We can think of the system using a "big" bilinear form $C(\cdot, \cdot)$ in the product space $R_{h, p} \times P_p(\oh)$, i.e., for any $(q_h, u_h), (r_h, v_h) \in R_{h, p} \times P_p(\oh)$, set

$$ C((q_h, u_h), (r_h, v_h)) = \int_\Omega \kappa^{-1} q_h \cdot r_h - \int_\Omega u_h \,\text{div } r_h - \int_\Omega v_h \,\text{div } q_h. $$

Then the previous set of two equations for the Raviart-Thomas mixed method can be described as the single equation using the composite bilinear form:

$$ C((q_h, u_h), (r_h, v_h)) = -\int_\om f v_h, \qquad \text{ for all } v_h \in P_p(\oh), \, r_h \in R_{h,p}. $$

To compute with this form, we need the product space $R_{h, p} \times P_p(\oh)$. This space is represented by the object RW introduced below.

In [5]:
p = 4 
R = ng.HDiv(mesh, order=0, RT=True)
W = ng.L2(mesh, order=0)
RW = R * W   # Alternately:  RW = ng.FESpace([R, W])

Note that trial and test functions in RW have two components. Otherwise the procedure for declaring the bilinear form is exactly the same as what we saw previously.

In [6]:
from ngsolve import div, dx
q, u = RW.TrialFunction() 
r, v = RW.TestFunction()
C = ng.BilinearForm(RW)
C += ((1/kappa) * q*r - u*div(r) - div(q)*v) * dx
C.Assemble(); type(C.mat)
Out[6]:
ngsolve.la.SparseMatrixd

We now have a sparse assembled matrix representing the matrix of the big bilinear form $C(\cdot, \cdot)$ on the product finite element space.

The second way: assemble a block system¶

In the second approach, we make individual components of the bilinear form and put them together, i.e., we make the following "small" bilinear forms:

$$ a(q, r) = \int_\Omega \kappa^{-1} q \cdot r, \qquad b(q, v) = -\int_\Omega v \,\text{div } q $$

Then the equations RT mixed method can be rewritten using these forms as

$$ \begin{aligned} a(q_h, r_h) + b(r_h, u_h) & = 0 && \text{ for all } r_h \in R_{h, p}, \text{ and } \\ \,b( q_h, v_h) & = -\int_\om f \,v_h, && \text{ for all } v_h \in P_p(\oh). \end{aligned} $$

Note that the bilinear form $b$ uses different trial and test space. Implementing this requires the use of keyword arguments trialspace and testspace that we have not seen previously, but is self explanatory. There is no need to define a product space in this approach.
::::
• _TASK OBJECTIVE_: Reproduce the Raviart-Thomas passage word for word, from "Then the previous" to "ng.HDiv(mesh, order=0, RT=True)". The records after this text play no part in this exercise.
::::
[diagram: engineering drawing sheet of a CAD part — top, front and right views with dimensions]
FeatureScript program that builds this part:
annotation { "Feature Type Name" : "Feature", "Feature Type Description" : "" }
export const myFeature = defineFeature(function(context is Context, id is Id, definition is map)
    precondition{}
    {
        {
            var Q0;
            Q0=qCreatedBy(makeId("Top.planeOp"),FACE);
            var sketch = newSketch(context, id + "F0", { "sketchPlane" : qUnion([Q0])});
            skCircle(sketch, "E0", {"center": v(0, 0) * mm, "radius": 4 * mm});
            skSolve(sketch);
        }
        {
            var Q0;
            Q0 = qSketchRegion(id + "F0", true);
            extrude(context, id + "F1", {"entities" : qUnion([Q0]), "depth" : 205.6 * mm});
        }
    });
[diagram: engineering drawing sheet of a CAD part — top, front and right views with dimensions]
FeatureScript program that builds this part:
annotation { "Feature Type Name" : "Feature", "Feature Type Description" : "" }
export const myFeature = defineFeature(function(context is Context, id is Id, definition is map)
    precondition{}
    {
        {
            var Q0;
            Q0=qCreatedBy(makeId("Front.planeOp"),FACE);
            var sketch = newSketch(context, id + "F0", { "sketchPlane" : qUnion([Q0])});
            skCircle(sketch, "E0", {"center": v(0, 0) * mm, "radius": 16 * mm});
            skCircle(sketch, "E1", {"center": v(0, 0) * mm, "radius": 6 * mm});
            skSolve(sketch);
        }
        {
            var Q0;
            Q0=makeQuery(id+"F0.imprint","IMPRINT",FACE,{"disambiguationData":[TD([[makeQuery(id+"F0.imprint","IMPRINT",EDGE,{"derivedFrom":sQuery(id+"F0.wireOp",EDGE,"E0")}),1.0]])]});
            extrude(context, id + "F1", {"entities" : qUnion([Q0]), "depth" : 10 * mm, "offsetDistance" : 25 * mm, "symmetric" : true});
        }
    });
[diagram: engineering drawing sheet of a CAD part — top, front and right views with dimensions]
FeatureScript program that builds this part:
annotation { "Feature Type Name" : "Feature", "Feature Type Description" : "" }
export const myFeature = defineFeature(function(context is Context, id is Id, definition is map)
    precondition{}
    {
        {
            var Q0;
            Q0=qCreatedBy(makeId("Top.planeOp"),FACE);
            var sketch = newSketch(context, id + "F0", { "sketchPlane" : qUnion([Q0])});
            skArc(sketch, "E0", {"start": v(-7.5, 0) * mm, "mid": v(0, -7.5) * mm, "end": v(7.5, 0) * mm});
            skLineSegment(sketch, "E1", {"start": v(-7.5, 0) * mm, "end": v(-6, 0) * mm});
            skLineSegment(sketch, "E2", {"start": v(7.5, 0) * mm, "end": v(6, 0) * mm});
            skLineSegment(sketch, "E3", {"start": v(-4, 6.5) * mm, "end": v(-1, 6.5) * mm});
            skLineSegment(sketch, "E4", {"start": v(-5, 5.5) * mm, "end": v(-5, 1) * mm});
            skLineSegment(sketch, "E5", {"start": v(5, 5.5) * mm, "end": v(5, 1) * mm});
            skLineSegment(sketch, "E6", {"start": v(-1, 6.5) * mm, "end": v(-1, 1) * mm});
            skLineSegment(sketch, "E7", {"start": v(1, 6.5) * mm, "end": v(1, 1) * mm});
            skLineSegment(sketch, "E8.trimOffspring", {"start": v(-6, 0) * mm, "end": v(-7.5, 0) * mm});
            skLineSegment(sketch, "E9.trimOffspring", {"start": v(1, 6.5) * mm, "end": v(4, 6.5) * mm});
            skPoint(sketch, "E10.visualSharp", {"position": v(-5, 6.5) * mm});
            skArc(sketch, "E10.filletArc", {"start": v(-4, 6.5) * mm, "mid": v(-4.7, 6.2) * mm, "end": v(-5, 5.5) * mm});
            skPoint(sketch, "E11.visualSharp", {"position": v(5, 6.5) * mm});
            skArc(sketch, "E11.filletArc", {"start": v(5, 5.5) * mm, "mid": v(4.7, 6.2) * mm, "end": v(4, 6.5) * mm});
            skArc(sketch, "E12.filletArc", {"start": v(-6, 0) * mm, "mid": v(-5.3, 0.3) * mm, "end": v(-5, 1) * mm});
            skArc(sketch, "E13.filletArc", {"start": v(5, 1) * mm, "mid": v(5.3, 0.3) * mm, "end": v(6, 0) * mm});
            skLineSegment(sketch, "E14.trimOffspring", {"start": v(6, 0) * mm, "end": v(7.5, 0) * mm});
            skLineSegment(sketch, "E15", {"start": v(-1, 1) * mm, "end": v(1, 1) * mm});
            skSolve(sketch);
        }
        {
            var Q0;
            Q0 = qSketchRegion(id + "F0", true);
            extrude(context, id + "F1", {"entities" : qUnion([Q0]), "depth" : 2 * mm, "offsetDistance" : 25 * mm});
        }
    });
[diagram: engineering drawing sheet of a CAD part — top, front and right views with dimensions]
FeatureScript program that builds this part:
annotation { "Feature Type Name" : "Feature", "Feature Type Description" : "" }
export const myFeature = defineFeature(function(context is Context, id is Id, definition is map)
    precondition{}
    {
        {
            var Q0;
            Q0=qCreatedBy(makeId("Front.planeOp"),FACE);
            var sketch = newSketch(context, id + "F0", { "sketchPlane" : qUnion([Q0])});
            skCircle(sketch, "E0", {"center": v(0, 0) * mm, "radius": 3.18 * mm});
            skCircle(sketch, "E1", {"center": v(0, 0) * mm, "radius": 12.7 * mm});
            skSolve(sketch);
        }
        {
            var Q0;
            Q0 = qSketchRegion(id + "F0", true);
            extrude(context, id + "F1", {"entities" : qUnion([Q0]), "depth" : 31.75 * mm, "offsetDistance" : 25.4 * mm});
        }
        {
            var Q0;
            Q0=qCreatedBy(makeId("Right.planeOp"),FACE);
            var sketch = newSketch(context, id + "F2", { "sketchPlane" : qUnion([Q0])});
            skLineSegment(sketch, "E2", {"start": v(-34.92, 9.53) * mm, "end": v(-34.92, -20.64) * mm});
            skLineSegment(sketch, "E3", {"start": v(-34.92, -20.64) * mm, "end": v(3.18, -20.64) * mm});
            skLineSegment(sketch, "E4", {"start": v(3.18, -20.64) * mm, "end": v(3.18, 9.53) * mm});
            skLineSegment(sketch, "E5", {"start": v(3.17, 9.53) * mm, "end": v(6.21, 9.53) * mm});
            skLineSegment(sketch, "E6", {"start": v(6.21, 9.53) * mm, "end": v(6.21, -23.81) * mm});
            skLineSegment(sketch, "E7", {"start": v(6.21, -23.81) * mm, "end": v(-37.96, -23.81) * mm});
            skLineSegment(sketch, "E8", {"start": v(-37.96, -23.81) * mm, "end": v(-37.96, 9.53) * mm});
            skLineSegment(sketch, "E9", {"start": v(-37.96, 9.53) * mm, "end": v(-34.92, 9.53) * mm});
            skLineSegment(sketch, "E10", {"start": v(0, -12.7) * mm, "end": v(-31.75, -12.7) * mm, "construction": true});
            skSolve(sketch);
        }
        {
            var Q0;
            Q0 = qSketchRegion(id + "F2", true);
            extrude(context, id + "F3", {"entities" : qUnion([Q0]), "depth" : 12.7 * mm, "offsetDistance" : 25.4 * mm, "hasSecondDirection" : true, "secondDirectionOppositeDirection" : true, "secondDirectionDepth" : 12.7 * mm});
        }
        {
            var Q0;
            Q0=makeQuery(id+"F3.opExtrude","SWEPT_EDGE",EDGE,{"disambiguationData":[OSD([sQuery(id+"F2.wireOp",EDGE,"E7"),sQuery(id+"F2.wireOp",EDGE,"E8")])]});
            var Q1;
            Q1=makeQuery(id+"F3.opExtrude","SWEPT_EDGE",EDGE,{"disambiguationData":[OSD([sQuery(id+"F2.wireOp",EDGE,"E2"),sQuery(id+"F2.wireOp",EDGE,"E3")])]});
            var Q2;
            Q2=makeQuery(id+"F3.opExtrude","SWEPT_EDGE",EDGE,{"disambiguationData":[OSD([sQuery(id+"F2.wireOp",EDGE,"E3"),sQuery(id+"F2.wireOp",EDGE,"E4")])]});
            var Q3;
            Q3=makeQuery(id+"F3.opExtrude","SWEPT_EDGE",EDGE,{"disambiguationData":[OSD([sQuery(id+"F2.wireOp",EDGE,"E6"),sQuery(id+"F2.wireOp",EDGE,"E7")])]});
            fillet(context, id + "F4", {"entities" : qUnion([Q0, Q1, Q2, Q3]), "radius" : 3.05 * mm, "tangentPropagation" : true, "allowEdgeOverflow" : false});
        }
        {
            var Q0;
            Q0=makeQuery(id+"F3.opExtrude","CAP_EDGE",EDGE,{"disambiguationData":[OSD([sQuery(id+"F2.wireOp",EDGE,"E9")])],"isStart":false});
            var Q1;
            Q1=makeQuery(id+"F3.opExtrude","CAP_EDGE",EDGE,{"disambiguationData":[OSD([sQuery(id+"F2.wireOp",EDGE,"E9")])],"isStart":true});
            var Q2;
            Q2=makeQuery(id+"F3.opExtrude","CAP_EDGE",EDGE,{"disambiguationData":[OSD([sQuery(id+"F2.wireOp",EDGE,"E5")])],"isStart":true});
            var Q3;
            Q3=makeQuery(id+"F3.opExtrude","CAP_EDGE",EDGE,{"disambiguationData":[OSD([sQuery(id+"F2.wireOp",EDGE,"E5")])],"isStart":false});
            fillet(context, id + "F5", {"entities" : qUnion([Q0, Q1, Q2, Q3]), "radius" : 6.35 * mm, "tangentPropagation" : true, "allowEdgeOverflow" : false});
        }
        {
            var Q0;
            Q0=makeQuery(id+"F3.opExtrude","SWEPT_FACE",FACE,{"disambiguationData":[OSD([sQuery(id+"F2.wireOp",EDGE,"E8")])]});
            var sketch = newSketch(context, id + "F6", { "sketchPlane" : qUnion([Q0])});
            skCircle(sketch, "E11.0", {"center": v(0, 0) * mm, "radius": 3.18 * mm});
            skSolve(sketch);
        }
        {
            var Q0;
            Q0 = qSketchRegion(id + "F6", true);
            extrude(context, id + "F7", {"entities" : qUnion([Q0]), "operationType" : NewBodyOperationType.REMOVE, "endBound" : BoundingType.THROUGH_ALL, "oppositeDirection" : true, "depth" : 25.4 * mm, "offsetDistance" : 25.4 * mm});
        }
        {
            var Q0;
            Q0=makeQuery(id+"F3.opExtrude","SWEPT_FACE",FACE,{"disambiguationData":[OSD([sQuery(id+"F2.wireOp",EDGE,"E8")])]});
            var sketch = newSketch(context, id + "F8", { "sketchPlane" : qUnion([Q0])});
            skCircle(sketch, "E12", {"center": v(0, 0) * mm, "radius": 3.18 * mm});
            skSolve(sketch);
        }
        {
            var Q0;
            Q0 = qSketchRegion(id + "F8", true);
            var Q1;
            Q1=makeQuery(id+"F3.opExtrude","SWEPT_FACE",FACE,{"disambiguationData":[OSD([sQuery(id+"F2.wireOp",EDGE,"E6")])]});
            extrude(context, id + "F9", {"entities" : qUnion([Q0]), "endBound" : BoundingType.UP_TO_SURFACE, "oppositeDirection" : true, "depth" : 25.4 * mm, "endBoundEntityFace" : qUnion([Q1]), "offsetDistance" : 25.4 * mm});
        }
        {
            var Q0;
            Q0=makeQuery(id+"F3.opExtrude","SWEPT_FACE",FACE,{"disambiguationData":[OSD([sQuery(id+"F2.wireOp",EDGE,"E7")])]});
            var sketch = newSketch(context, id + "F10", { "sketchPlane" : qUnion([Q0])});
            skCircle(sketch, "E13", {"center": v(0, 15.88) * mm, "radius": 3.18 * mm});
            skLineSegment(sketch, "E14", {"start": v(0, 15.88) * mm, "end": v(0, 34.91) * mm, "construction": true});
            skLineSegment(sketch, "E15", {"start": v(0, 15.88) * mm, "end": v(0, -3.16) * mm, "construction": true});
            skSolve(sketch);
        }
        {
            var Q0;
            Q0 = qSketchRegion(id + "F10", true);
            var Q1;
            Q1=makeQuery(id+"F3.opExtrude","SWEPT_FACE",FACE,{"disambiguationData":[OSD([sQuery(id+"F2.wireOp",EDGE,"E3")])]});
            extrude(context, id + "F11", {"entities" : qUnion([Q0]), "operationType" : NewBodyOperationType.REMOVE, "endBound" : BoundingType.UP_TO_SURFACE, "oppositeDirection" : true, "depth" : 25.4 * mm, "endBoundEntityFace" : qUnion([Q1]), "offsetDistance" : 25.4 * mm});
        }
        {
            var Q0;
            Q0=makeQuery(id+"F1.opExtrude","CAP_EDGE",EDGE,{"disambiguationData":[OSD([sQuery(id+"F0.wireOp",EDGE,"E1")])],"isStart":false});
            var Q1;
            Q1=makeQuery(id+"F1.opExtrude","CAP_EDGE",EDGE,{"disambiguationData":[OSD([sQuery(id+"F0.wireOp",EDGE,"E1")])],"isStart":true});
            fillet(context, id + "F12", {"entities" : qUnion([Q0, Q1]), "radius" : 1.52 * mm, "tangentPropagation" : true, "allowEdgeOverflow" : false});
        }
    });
::::
• _EXERCISE RESULT_:
Then the previous set of two equations for the Raviart-Thomas mixed method can be described as the single equation using the composite bilinear form:

$$ C((q_h, u_h), (r_h, v_h)) = -\int_\om f v_h, \qquad \text{ for all } v_h \in P_p(\oh), \, r_h \in R_{h,p}. $$

To compute with this form, we need the product space $R_{h, p} \times P_p(\oh)$. This space is represented by the object RW introduced below.

In [5]:
p = 4 
R = ng.HDiv(mesh, order=0, RT=True)